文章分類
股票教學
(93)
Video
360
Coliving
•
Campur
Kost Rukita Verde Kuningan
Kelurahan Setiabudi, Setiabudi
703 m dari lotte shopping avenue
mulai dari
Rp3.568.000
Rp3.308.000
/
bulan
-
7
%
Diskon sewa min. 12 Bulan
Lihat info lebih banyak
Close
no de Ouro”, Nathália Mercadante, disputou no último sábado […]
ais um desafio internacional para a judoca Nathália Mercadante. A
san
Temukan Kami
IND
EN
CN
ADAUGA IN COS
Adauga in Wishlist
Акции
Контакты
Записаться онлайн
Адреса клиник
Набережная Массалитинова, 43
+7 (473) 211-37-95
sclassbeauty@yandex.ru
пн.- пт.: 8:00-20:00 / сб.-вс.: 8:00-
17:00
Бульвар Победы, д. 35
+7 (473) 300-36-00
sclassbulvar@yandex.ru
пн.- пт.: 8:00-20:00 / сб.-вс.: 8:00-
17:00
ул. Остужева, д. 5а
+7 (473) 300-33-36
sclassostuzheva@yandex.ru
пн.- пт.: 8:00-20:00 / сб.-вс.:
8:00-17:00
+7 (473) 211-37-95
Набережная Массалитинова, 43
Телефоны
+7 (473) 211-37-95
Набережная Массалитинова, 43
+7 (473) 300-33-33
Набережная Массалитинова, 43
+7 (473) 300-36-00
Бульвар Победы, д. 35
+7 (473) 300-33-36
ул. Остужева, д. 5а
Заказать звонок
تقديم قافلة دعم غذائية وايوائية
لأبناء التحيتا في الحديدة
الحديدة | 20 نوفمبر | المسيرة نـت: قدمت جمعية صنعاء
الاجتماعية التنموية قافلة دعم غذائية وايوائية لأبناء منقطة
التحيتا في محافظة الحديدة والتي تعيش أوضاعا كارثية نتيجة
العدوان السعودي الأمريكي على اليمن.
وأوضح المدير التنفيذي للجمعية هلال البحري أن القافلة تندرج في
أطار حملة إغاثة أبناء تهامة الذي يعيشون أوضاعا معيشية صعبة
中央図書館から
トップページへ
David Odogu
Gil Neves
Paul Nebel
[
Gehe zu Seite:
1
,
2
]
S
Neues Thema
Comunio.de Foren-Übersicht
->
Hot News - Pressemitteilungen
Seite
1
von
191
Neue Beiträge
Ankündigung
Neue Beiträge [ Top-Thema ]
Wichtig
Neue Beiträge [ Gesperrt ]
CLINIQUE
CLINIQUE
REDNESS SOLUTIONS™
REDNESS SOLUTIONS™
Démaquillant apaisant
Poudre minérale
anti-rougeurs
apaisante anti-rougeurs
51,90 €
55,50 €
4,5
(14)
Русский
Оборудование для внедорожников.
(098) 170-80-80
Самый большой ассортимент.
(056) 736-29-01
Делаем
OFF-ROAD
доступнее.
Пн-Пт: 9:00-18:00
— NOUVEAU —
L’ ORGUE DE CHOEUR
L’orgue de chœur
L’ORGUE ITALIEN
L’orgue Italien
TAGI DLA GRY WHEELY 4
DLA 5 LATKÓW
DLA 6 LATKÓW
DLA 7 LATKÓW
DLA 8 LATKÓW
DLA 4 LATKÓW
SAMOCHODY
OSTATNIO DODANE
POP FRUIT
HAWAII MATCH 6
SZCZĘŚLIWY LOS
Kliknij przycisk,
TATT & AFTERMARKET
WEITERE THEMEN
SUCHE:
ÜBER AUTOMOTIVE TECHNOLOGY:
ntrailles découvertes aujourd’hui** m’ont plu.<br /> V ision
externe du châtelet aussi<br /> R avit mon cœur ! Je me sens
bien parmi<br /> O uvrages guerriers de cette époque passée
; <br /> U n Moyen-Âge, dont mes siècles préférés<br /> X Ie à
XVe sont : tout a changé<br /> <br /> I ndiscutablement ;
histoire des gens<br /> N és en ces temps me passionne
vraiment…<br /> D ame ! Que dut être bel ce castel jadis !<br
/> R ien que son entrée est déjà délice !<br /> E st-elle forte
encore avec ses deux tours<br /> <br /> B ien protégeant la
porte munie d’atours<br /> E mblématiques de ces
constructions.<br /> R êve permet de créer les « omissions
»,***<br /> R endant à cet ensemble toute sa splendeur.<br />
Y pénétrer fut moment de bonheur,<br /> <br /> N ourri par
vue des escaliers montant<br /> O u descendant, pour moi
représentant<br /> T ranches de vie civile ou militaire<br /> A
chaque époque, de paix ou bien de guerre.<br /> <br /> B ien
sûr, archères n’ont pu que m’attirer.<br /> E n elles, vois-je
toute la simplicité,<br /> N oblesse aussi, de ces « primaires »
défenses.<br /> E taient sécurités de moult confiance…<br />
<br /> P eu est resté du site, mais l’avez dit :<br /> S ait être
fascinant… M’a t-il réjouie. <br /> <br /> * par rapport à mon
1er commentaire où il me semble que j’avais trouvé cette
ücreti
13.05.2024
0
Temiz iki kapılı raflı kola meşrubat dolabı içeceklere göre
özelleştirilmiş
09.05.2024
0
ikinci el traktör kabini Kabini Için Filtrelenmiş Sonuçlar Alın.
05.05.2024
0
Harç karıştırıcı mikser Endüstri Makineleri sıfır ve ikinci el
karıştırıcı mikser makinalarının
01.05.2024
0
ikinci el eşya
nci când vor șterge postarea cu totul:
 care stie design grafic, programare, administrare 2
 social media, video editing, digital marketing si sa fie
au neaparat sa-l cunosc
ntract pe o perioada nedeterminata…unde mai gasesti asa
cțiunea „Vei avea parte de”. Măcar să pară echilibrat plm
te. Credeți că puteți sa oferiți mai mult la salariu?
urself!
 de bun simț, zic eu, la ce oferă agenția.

## Task statement:
Check each line in the records for the word "لأبناء" and say how many have it, with nothing else.

## Answer for this exercise:
2